At the risk of over-simplification, I'd say if you have room in the TFSA, fill that up first.
Then do RRSP for the remainder.

There are several reasons why I say so:
- TFSA is more flexible
- TFSA is possibly a huge potential tax drain for the federal govt. (esp. if its popularity continues), so you never know when the limits might be frozen or clawed back
- It is hard to imagine scenarios where TFSA withdrawals after retirement might under-perform RRSP withdrawls
- You could benefit from deferring your RRSP contributions in case you end up in a higher tax bracket in the future, whereas there are no benefits to deferring TFSA contributions

etc.

P.S. Regarding TheStar article I linked to above, of course it is slipshod.
It is another of those "surveys" conducted by a bank during RRSP time.

Look what it says:



> Salterio says far too many financial institutions wait until February to approach clients about topping up the full amount of their allowable RRSP commitment just weeks before the Mar. 1 deadline.


Uh huh.



> One of the things that financial institutions really need to do is when they have people in there talking with them, they need to start counseling about the need to make monthly commitment to these programs in much smaller bite-size sums," Salterio said.


Sure, of course.
Cui bono?

But, it does address the point you raised i.e. the TFSA program taking $$ away from RRSPs.
Look at the 7th para from the bottom.


----------



## Barwelle (Feb 23, 2011)

I'm running out of room in my TFSA. My retirement portfolio is a couch potato, then I also have a stock portfolio on the side that I consider "play" money. Both are in TFSA, which will be maxed out. With my savings goals, I'll have to take some money out of the Play TFSA each year to allow for the couch potato to stay all in the TFSA, and any money I add to the side portfolio will have to be non-reg.

Writing that out makes me think that I should open up an RRSP for a small portion of my couch potato (say, just US equities) but still leave most in the TFSA, so that all of my investments can be tax-sheltered.

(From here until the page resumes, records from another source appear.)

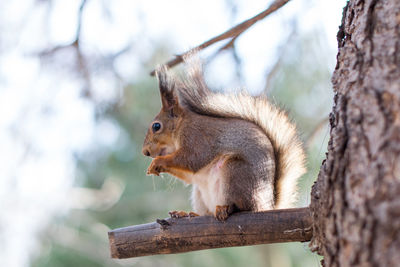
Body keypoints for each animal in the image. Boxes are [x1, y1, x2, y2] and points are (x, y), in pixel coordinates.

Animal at [142, 61, 304, 222]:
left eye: (156, 126)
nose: (145, 152)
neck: (181, 126)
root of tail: (266, 204)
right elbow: (189, 175)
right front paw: (154, 167)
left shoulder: (198, 137)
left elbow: (192, 159)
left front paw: (157, 162)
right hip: (200, 194)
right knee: (206, 212)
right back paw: (188, 214)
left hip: (235, 172)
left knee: (244, 206)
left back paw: (227, 209)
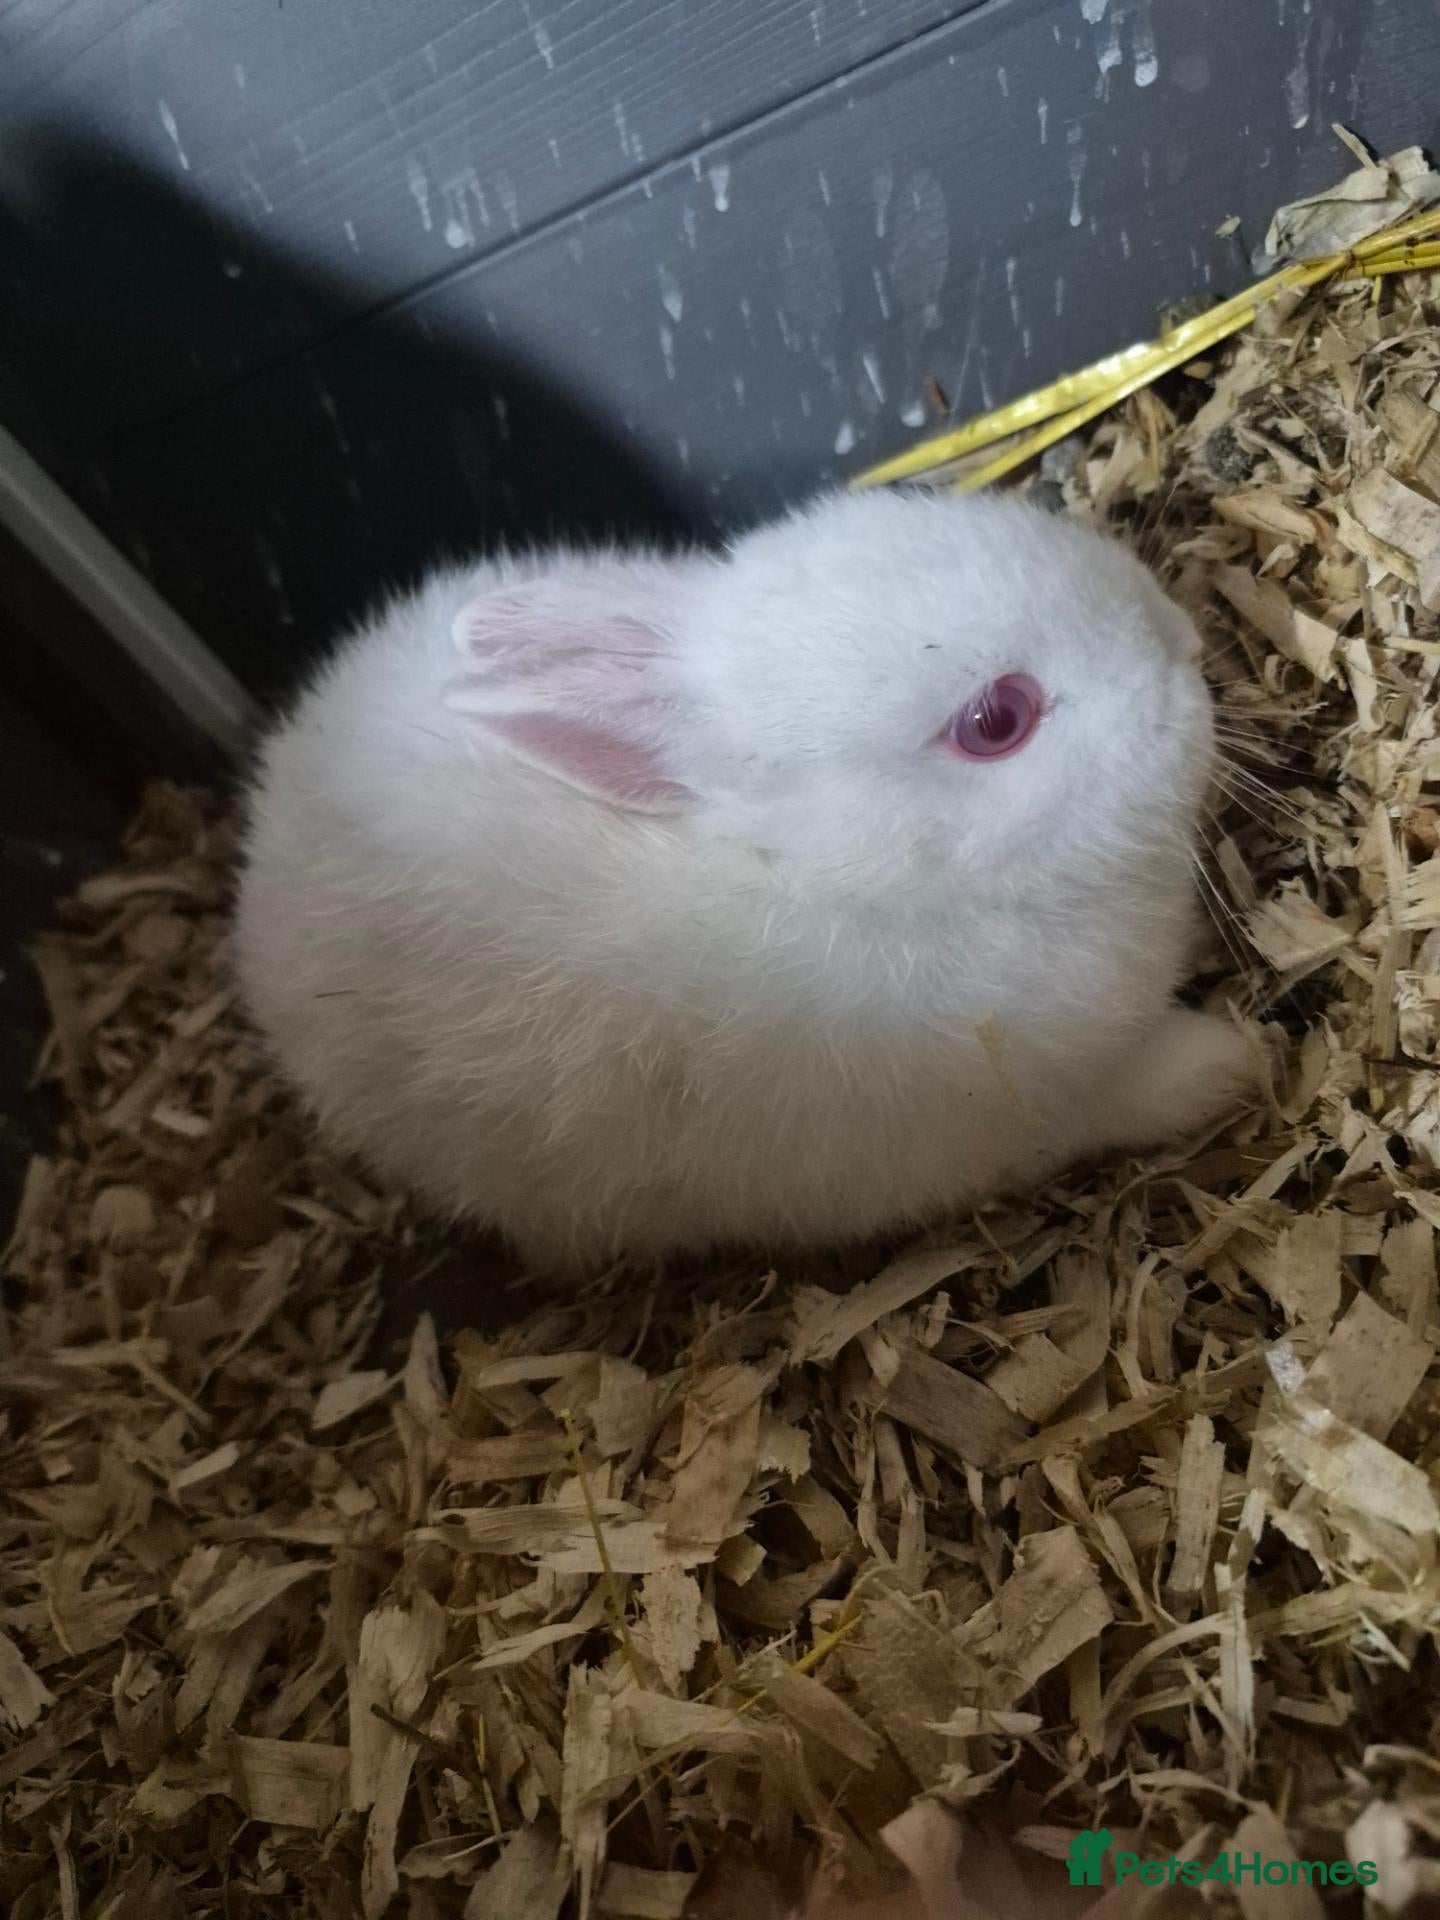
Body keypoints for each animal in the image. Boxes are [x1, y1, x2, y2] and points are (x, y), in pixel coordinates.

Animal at [233, 487, 1253, 1276]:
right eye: (996, 720)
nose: (1185, 646)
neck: (838, 882)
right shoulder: (1022, 1119)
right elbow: (1133, 1095)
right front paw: (1230, 1063)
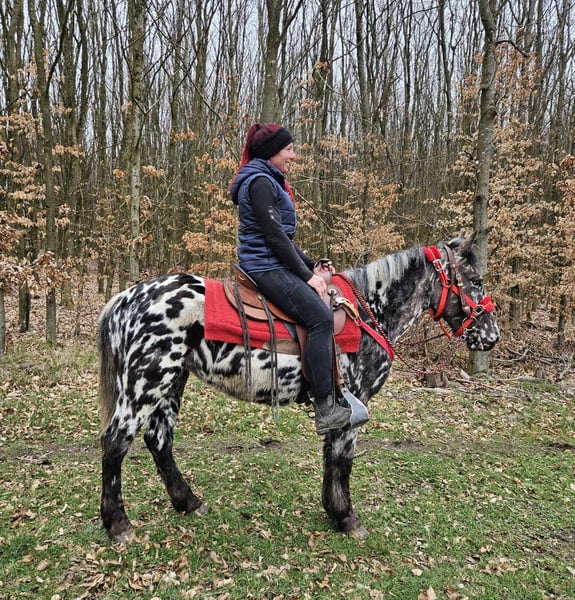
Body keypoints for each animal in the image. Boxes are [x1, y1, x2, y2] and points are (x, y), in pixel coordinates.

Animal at [98, 234, 499, 543]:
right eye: (476, 280)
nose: (492, 337)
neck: (370, 311)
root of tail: (125, 300)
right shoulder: (354, 404)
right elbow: (343, 462)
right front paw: (347, 519)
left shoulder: (337, 409)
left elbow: (331, 459)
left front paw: (333, 513)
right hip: (146, 383)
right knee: (116, 443)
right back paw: (118, 524)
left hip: (171, 382)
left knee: (159, 441)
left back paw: (188, 502)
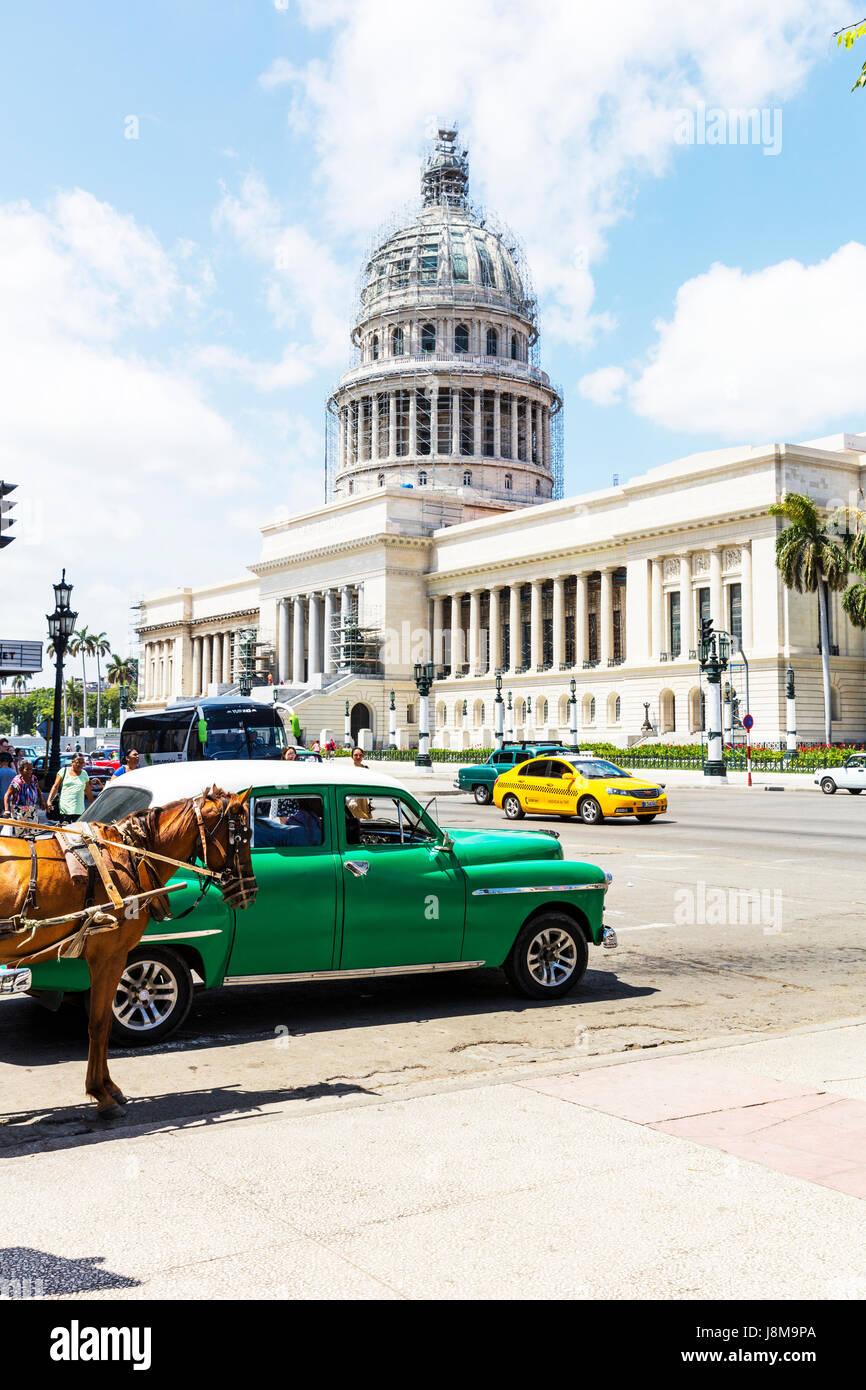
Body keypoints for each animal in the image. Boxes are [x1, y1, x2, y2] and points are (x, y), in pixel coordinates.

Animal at [0, 783, 254, 1117]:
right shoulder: (109, 957)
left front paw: (108, 1087)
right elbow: (99, 1023)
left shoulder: (112, 960)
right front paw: (101, 1093)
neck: (130, 856)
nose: (250, 889)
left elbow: (105, 1022)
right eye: (245, 835)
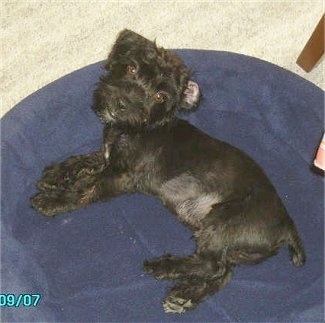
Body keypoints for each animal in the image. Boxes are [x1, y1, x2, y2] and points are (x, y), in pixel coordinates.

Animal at [31, 29, 304, 314]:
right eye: (131, 68)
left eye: (160, 96)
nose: (122, 104)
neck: (137, 128)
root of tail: (287, 227)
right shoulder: (108, 158)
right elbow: (84, 161)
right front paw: (55, 175)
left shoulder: (121, 177)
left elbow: (86, 188)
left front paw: (52, 201)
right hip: (229, 244)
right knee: (222, 272)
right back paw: (185, 296)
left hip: (223, 219)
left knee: (211, 265)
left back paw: (162, 267)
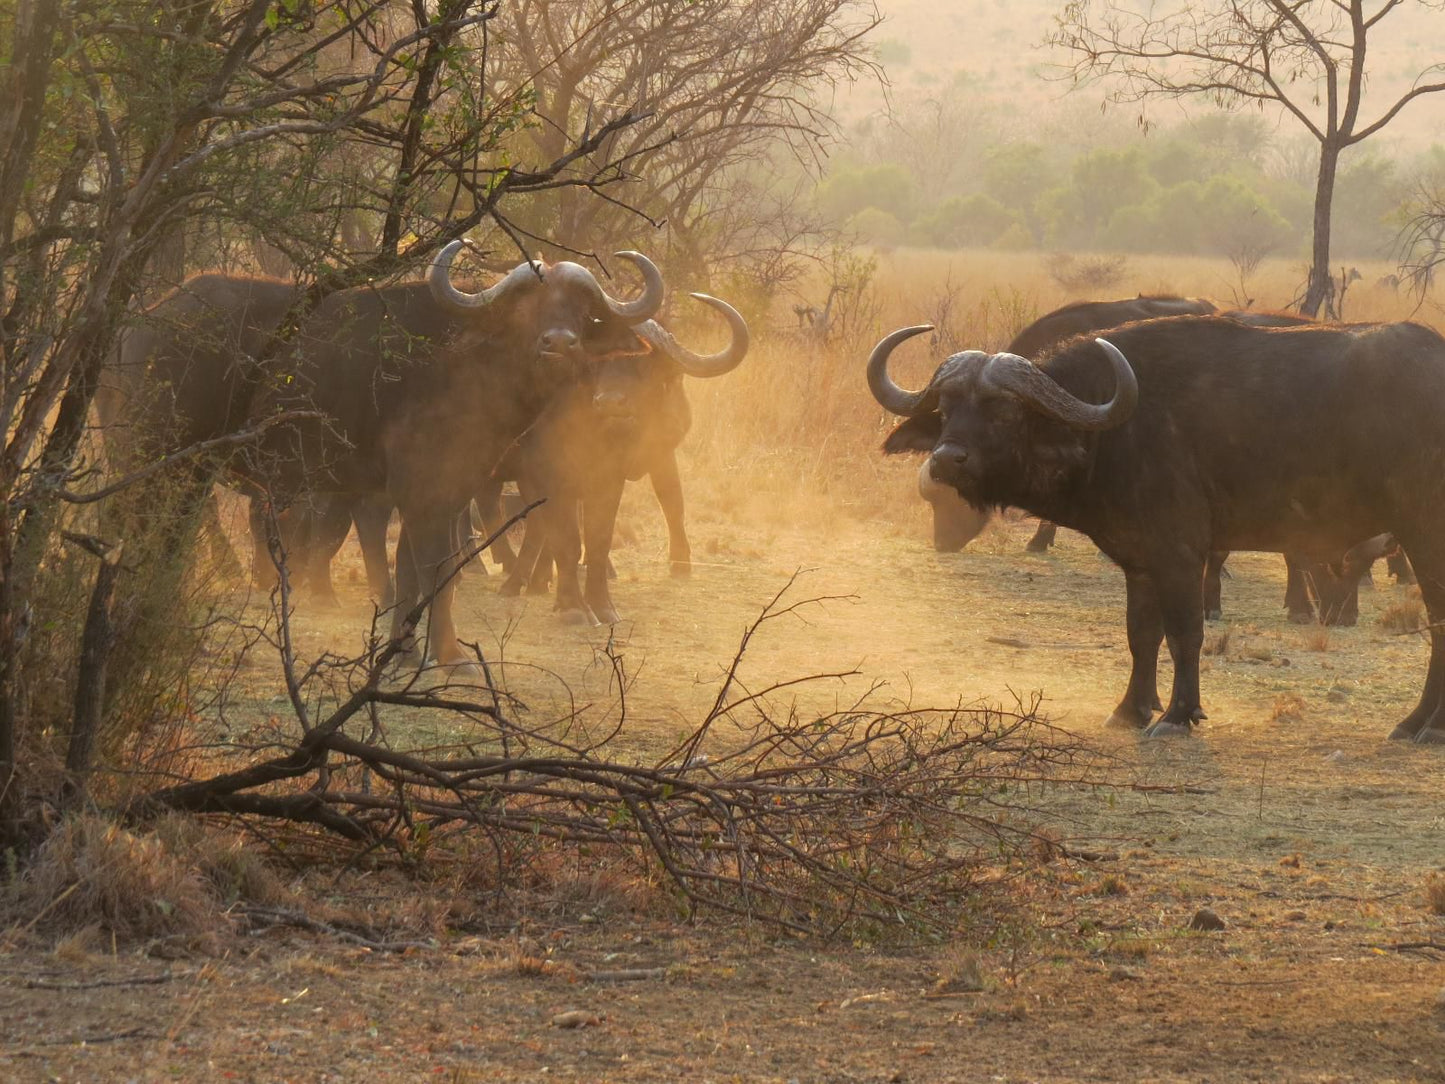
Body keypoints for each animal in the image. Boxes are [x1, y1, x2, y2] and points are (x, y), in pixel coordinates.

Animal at [867, 313, 1445, 745]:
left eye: (1004, 412)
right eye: (946, 408)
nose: (947, 459)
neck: (1113, 433)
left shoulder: (1181, 552)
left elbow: (1186, 632)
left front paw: (1177, 715)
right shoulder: (1138, 558)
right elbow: (1141, 635)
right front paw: (1131, 708)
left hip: (1424, 537)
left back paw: (1420, 725)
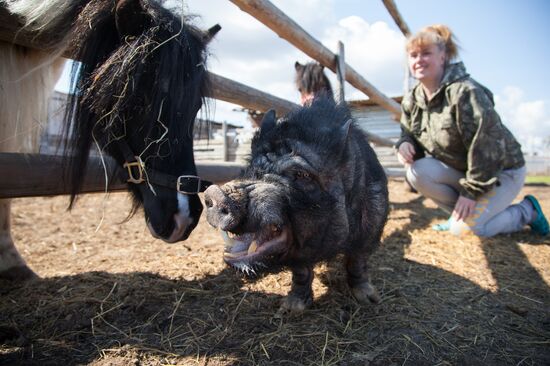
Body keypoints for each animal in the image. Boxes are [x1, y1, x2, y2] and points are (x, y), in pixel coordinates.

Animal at [205, 99, 390, 312]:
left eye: (302, 174)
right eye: (252, 167)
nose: (215, 193)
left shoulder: (371, 230)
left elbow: (357, 262)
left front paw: (370, 300)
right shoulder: (299, 253)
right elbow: (301, 273)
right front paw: (290, 308)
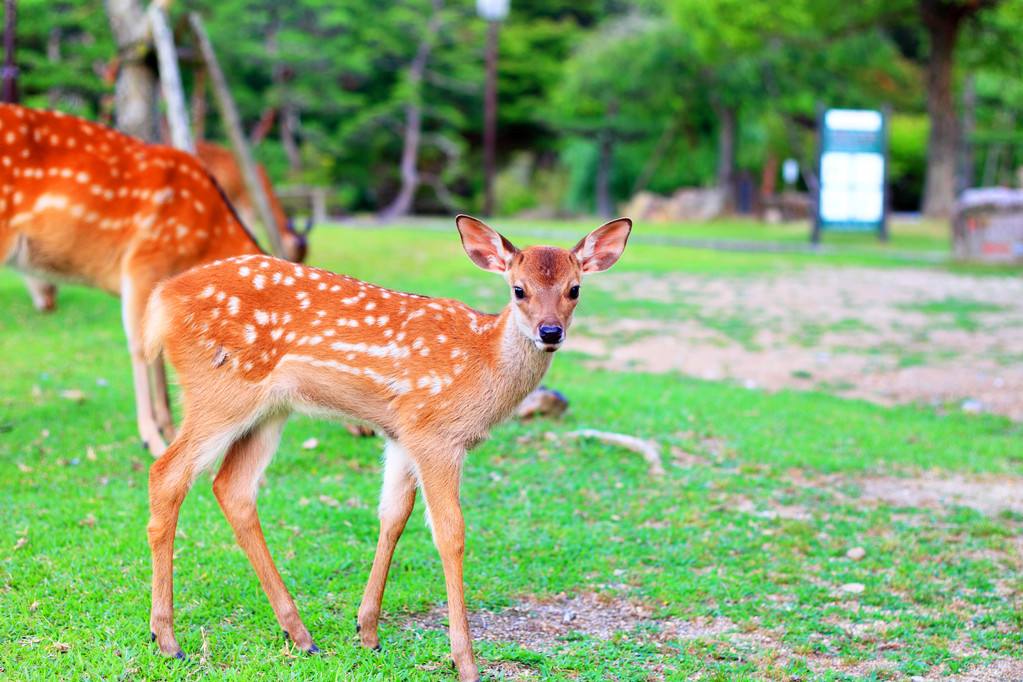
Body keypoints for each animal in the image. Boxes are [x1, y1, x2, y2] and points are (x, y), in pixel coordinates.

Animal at [144, 213, 630, 678]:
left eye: (574, 289)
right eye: (519, 289)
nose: (550, 332)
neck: (482, 363)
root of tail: (162, 299)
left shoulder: (402, 434)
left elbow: (394, 515)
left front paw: (368, 631)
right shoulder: (436, 435)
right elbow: (450, 533)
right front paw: (465, 662)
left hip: (269, 409)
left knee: (233, 487)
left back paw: (299, 634)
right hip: (218, 391)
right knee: (167, 472)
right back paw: (167, 640)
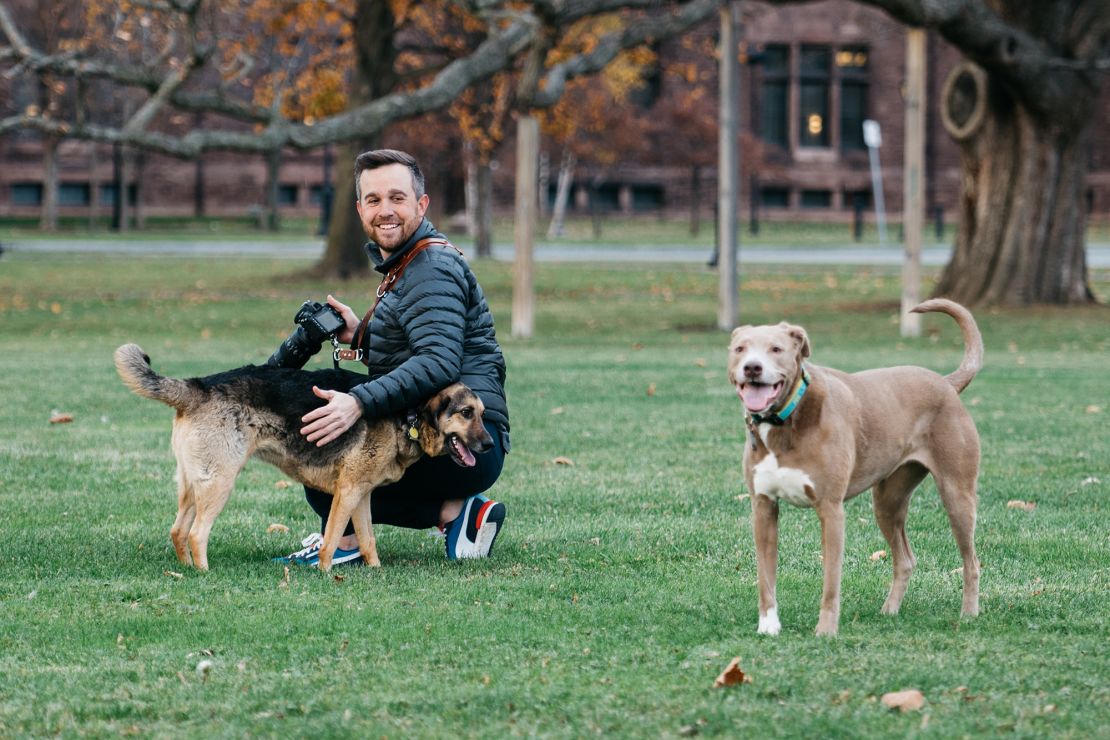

Oh, I did see that line in the article. I guess what I meant to say was, they do _mention_ the TFSA, but they don't _account_ for it. They're saying that retirement savings rates are down because RRSP contributions are down ... but that's not necessarily true because some retirement savings are being put in a TFSA instead.

As you point out, it's a very self serving survey / article. So I suppose it's in their best interest to ignore that!


----------



## steve41 (Apr 18, 2009)

Let's think short term. When you plunk $10K into your RRSP, the govt has to give back a certain amount.... your RRSP refund. That money comes from the gov't as a refund check, or in the form of reduced taxation. If, instead, you plunk that $10K into a TFSA, the gov't doesn't have to fork over that tax refund. In the short term, the TFSA makes the treasury fatter.

When you project things out over decades, then the chickens come home to roost (no more nice RRIF withdrawal taxation revenue).... but who cares.... let the future politicians worry about that.


----------